When the same petitioner was before this Court in a similar matter

in CRLMC 2815 of 2024, this Court while allowing the application on

the basis of limitation, had authoritatively held that the period of

limitation shall be reckoned from the date of the Director of Factories

and Boilers obtaining knowledge of the accident to the date the

complaint is presented. The relevant part of the judgement reads as

under:

"12. The prime consideration to evaluate limitation is the date of 'knowledge' acquired by the Inspector. The expression employed in the provision makes it abundantly clear that, once any of the Inspectors working under the jurisdiction acquires the knowledge of the incident the limitation reckons from that day and the complaint must be filed within three months. It is not required under the said provision that the knowledge of the cause required to be known to the Officer in the higher echelons."
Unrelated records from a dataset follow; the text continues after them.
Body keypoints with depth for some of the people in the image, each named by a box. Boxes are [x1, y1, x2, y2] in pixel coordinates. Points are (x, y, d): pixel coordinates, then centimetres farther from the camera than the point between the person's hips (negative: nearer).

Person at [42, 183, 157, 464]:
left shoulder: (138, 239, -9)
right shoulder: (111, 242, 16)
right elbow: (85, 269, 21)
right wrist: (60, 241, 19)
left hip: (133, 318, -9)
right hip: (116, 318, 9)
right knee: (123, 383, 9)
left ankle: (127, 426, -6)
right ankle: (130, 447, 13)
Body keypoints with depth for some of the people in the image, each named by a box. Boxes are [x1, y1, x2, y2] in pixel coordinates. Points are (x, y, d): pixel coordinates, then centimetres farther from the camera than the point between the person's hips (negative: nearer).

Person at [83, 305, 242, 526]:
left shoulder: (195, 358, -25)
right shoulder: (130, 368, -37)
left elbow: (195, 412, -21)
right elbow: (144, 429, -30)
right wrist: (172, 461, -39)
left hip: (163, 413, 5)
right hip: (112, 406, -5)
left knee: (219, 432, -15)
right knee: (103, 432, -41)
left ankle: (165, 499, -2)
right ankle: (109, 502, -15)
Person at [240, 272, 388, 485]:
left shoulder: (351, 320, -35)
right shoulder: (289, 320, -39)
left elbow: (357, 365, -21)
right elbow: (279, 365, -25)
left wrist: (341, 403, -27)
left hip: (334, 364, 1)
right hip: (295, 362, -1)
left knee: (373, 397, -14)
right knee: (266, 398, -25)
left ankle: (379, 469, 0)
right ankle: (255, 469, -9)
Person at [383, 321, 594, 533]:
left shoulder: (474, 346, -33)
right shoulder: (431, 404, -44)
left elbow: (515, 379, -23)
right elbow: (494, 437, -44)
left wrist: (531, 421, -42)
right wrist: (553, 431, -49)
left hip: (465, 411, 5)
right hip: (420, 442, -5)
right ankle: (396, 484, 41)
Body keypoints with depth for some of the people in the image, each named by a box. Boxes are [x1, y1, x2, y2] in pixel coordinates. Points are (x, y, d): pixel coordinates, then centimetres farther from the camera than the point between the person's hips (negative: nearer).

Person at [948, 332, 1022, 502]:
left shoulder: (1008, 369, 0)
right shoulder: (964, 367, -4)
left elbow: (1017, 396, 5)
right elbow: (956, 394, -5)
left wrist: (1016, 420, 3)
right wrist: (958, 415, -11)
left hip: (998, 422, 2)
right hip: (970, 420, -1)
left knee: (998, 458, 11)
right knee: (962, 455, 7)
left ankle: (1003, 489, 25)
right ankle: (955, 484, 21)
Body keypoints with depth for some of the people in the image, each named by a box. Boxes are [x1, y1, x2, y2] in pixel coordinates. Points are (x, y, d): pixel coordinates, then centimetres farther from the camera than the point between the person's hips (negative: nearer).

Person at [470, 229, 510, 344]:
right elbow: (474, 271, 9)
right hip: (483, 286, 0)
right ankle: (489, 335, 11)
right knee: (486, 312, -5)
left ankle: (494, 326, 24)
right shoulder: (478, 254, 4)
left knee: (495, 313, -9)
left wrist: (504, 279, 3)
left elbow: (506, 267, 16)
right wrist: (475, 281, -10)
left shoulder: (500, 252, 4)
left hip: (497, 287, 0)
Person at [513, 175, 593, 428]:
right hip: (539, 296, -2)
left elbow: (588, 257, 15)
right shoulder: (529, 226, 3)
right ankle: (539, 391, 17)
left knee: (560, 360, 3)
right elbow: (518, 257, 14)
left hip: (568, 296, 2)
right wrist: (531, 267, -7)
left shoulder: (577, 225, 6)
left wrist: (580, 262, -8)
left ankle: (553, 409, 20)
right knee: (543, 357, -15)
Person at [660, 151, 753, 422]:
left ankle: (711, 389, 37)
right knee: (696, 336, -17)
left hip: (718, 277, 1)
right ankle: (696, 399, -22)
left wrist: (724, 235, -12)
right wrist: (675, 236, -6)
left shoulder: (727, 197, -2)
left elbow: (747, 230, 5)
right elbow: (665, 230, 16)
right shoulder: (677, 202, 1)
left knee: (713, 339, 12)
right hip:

Contrary to the settled position of law, the learned Counsel for the

petitioner attempted to persuade this Court that the complaint is time

barred as the court has taken cognizance of the offence beyond the

statutory period prescribed under Section 106 of the Factories Act. This

appears to be slightly misleading. Be that as it may, the complaint in the

present case has been filed well within time; hence the ground of

limitation urged by the petitioner fails. Therefore, the petition deserves

no merit.

11. Accordingly, the CRLMC is dismissed.

However, liberty is granted to the petitioner to raise all other

issues before the learned court below at appropriate stage barring the

issue of limitation.

(S.S. Mishra) Judge

The High Court of Orissa, Cuttack.

Dated the 10th of April 2025/ Subhasis

Designation: Personal Assistant Reason: Authentication Location: High Court of Orissa, Cuttack.